If you install Grafana bare metal then it’s controlled by systemd. Systemd will send shutdown signals to all processes, and the order of which can’t really be controlled.
You can try setting dependency (for example have alloy depends on your application therefore systemd should try to shutdown your app before alloy) and see if that helps.
We are quite certain we have a correct dependency chain. But it looks like e.g. dns is already not available anymore, while alloy still wants to send out logs.
You can test that hypothesis pretty easily by using IP instead of hostname in your alloy configuration and see if it sends all the logs you want during shutdown. If so, you can then perhaps consider adding your DNS service (resolved or whatever DNS resolver service you use) to your app and alloy’s dependency chain.
We’re using grafana cloud.
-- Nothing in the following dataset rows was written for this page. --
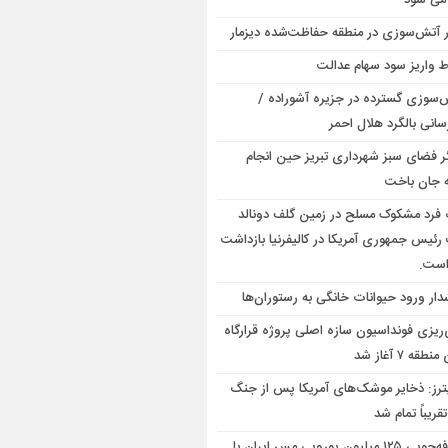
 می شود
ر آتش‌سوزی در منطقه حفاظت‌شده دیزمار
 واریز سود سهام عدالت
‌سوزی گسترده در جزیره آشوراده /
سانی بالگرد هلال احمر
گر فضای سبز شهرداری تبریز حین انجام
 جان باخت
فرد مشکوک مسلح در زمین گلف دونالد
رئیس جمهوری آمریکا در کالیفرنیا بازداشت
است.
ار ورود حیوانات خانگی به رستوران‌ها
‌ریزی فونداسیون سازه اصلی پروژه قرارگاه
قه ۷ آغاز شد
ترز: ذخایر موشک‌های آمریکا پس از جنگ
تقریباً تمام شد
صرفه‌جویی ۱۲۵ میلیون یورویی مس ایران با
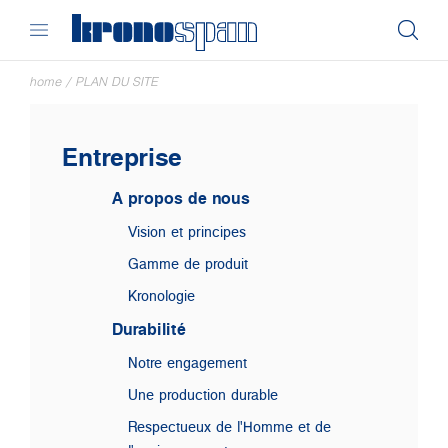
home
/
PLAN DU SITE
Entreprise
A propos de nous
Vision et principes
Gamme de produit
Kronologie
Durabilité
Notre engagement
Une production durable
Respectueux de l'Homme et de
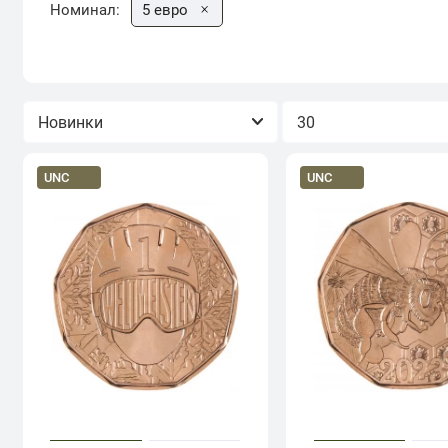
Номинал:
5 евро
Сортировка
Показывать
UNC
UNC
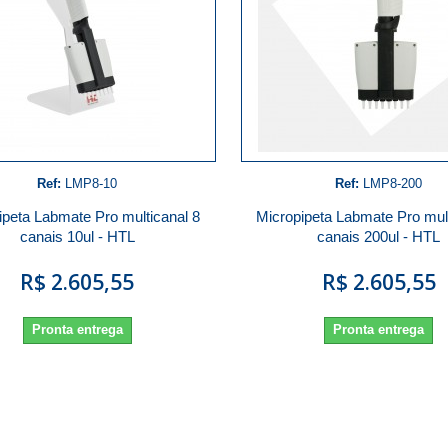
Ref:
LMP8-10
Ref:
LMP8-200
ipeta Labmate Pro multicanal 8
Micropipeta Labmate Pro mult
canais 10ul - HTL
canais 200ul - HTL
R$ 2.605,55
R$ 2.605,55
Pronta entrega
Pronta entrega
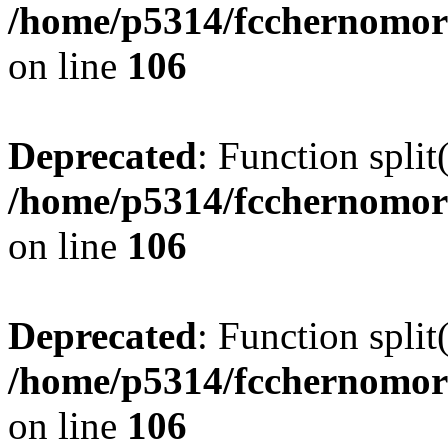
/home/p5314/fcchernomor
on line
106
Deprecated
: Function split
/home/p5314/fcchernomor
on line
106
Deprecated
: Function split
/home/p5314/fcchernomor
on line
106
It seems like this is load balanced and it’s not happy if I specifically pass it via ip? Or is this incorrect?
We also added dns-resolver as a dependency and that didn’t help either. We did however see some dns resolution errors in alloy.
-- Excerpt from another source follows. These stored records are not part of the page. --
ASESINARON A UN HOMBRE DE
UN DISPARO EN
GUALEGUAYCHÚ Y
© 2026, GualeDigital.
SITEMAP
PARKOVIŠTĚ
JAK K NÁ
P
Oh, if you are using Grafana Cloud IP probably won’t work.
Try adding one of the static IP to the host file with the same DNS name, that should bypass DNS resolution. See if that fixes it. If that does then you probably have dependencies elsewhere that you need to address. I still think this is rather unreliable, and it might be a good idea to look for other potential solutions.
After some more investigation, it seems like NetworkManager already starts shutting down the interface before alloy is done sending it’s last batch.. Not sure how I can prevent that from happening.
In general trying to anticipate shutdown behavior is not ideal. But you could add NetworkManager to your dependency.